1951: Birth of radio impresario and commentator, Rush Limbaugh, brother of columnist David.
1976: Death of the great mystery writer Agatha Christie (b.1890). Her technique seems simplistic on the surface, but it works, every time. I don’t know about you, but I can hardly ever guess who done it, right up to the final group meeting where she lays it all out. My favorite film adaptation is the BBC Poirot series, starring David Suchet.

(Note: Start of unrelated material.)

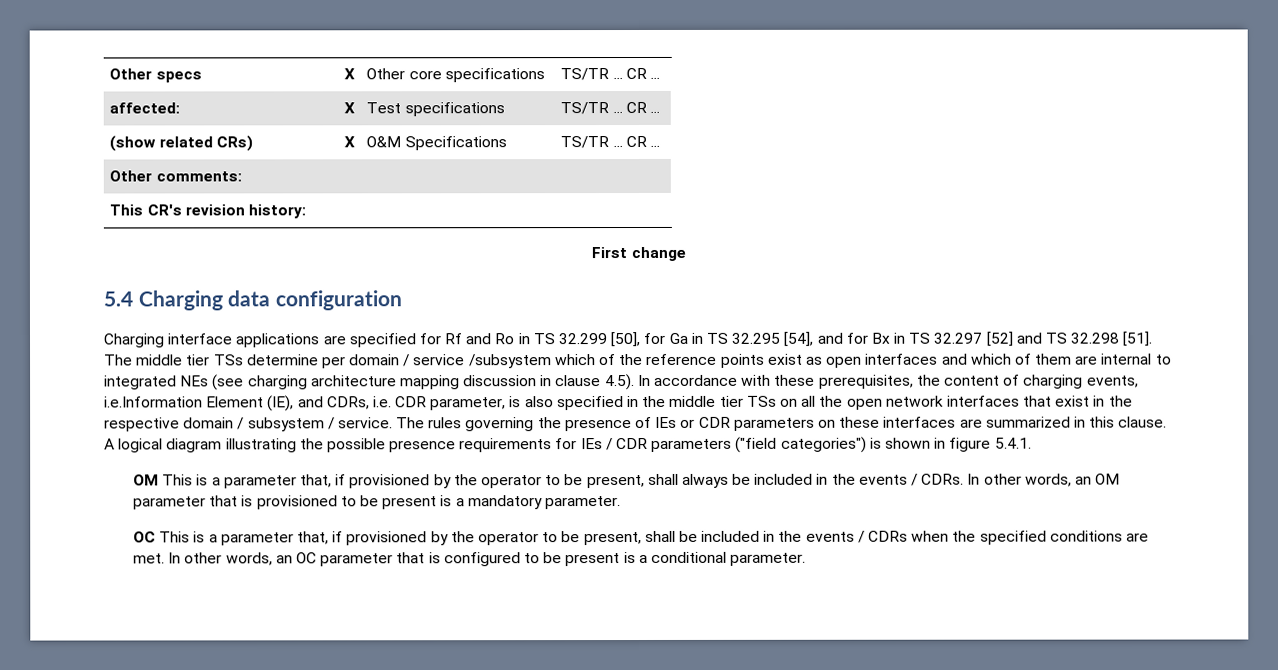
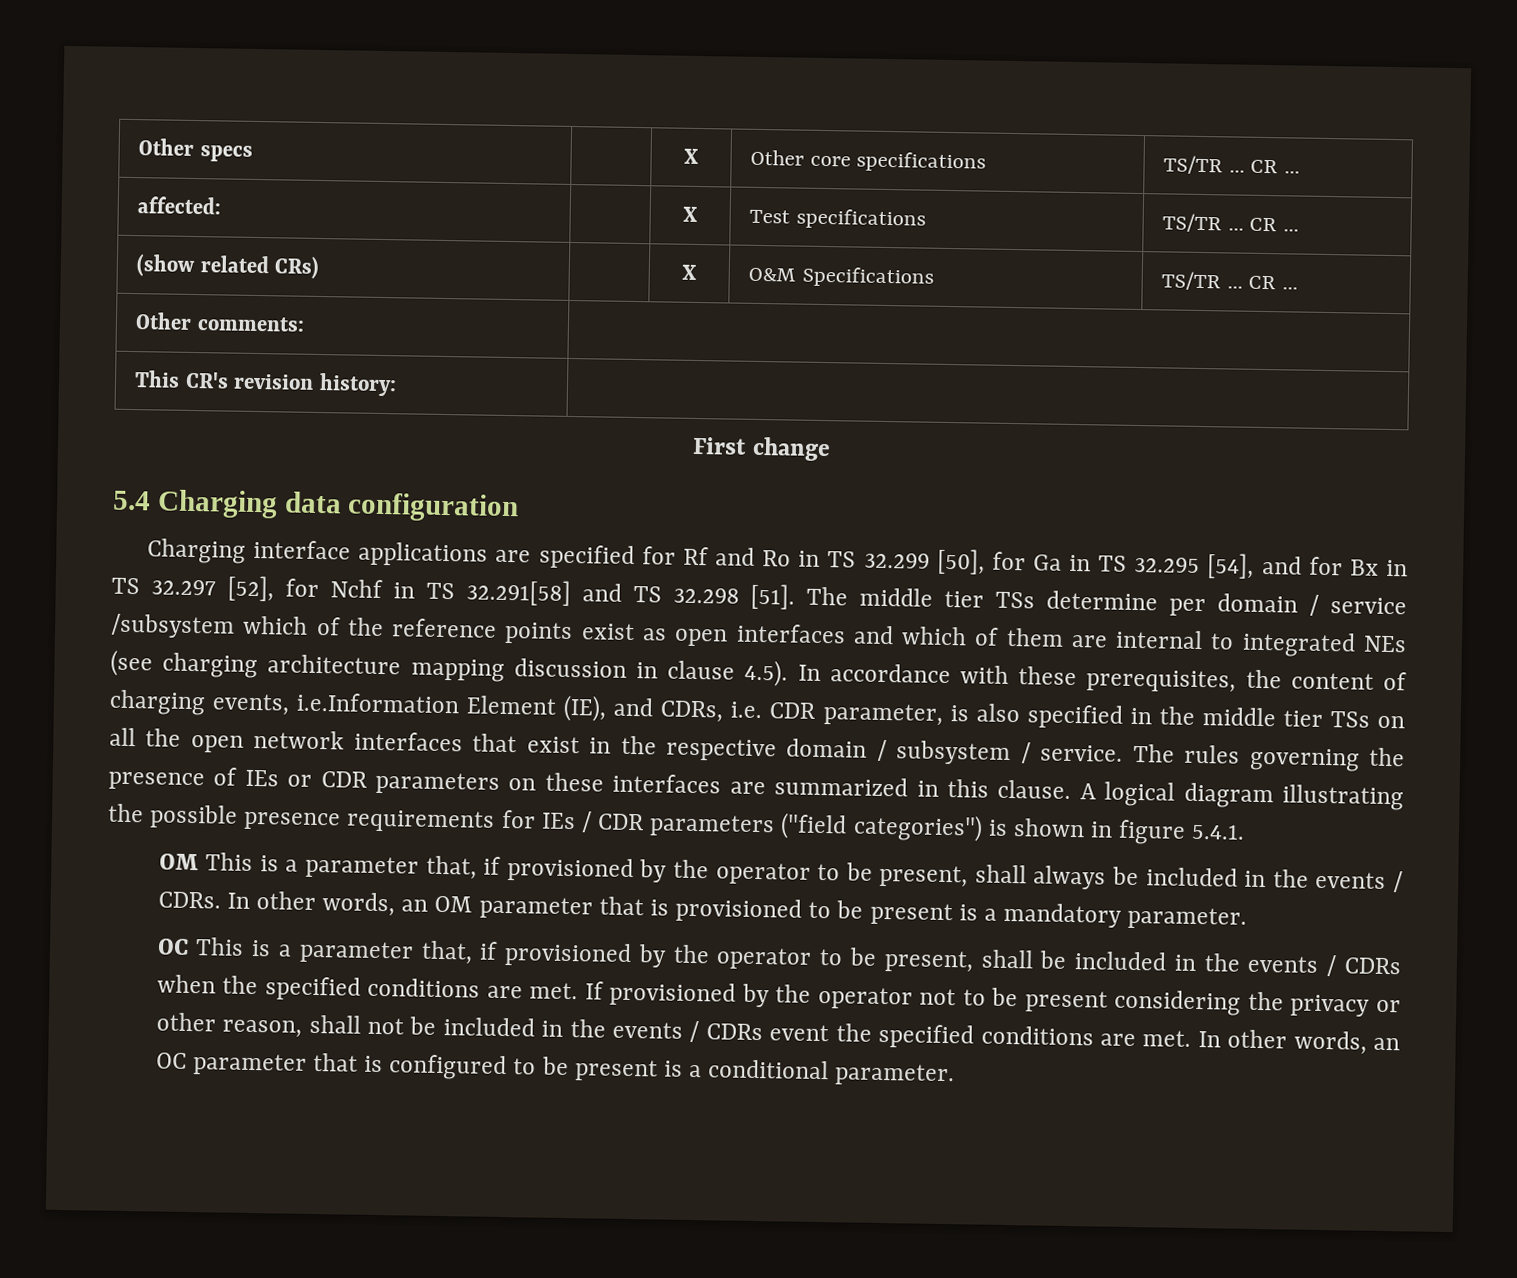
[985,331,1014,347] [52] -> [226,575,571,607] [52], for Nchf in TS 32.291[58]
(166, 558) none -> [584,981,1402,1017] [155,1012,1192,1049] If provisioned by the operator not to be present considering the privacy or other reason, shall not be included in the events / CDRs event the specified conditions are met.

1991: The United States Congress authorizes the President to use military force to expel Iraqi forces from Kuwait, which they have occupied since August. I mentioned in DLH 1/9 that several of us on the Joint Staff helped craft Secretary Baker’s talking points, and we watched in great anticipation when Mr. Baker came out of the meeting with Tariq Aziz and spoke to the Press. He carefully outlined the U.S. and UN positions, including all the steps short of war that we were willing to accept. And then he said the word on which- in this case- the forces of history pivot: “Unfortunately…” His recitation of Iraqi intransigence led directly to the Congressional Resolution passed this week.